- **Data below**

┄┄┄┄┄┄┄┄┄┄

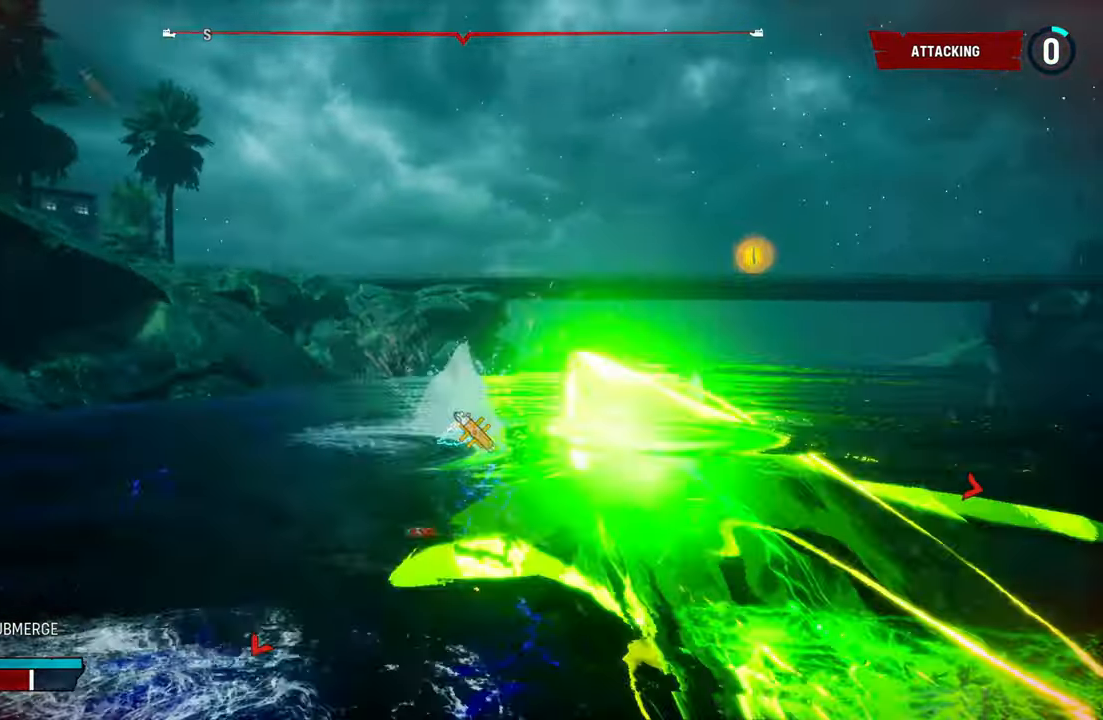
{"buttons": ["L2"], "left_stick": "up", "right_stick": "right", "events": [[500, "right_stick", "right"]]}
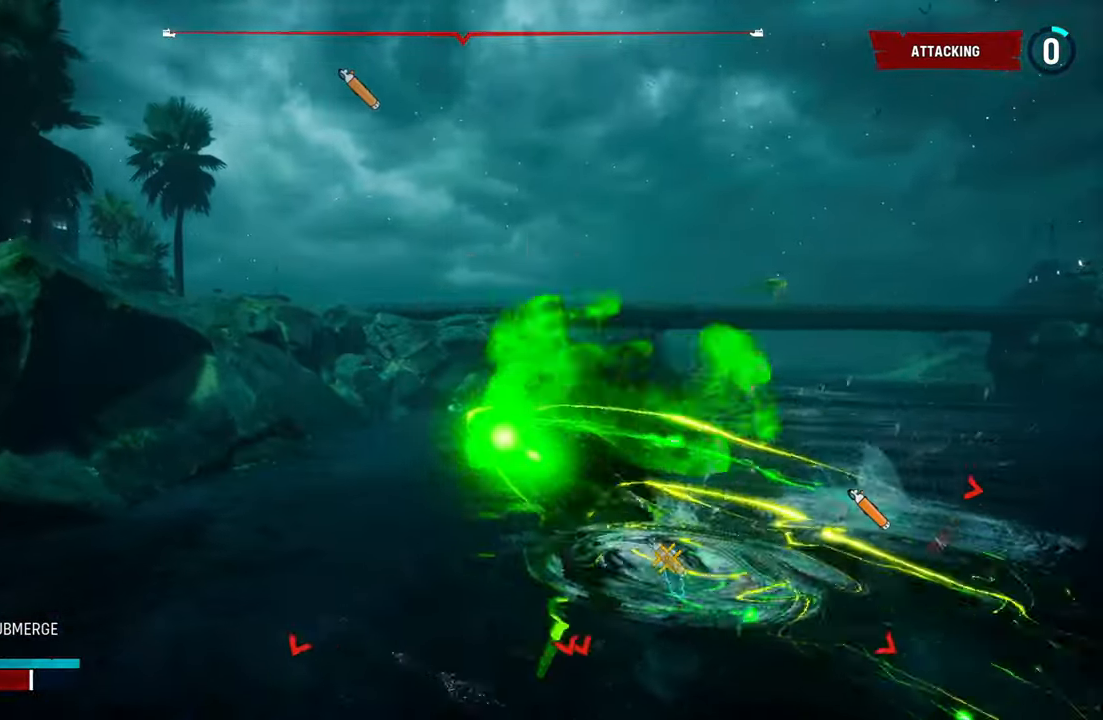
{"buttons": ["L2"], "left_stick": "up", "right_stick": "right", "events": []}
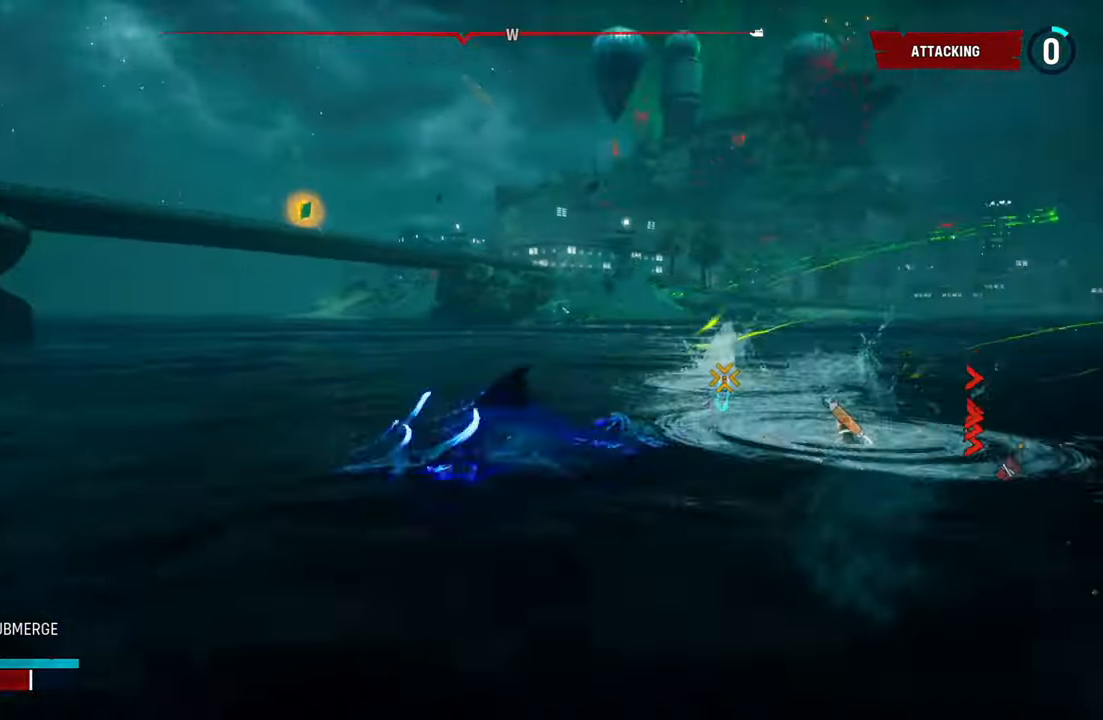
{"buttons": ["L2"], "left_stick": "up", "right_stick": "right", "events": [[120, "right_stick", "center"], [460, "right_stick", "right"]]}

┄┄┄┄┄┄┄┄┄┄

- **Activity**
Could you transcribe all of the data exactly, keeping every picture out of the copy?

- **Finished exercise**
{"buttons": ["L2"], "left_stick": "up", "right_stick": "right", "events": [[500, "right_stick", "right"]]}
{"buttons": ["L2"], "left_stick": "up", "right_stick": "right", "events": []}
{"buttons": ["L2"], "left_stick": "up", "right_stick": "right", "events": [[120, "right_stick", "center"], [460, "right_stick", "right"]]}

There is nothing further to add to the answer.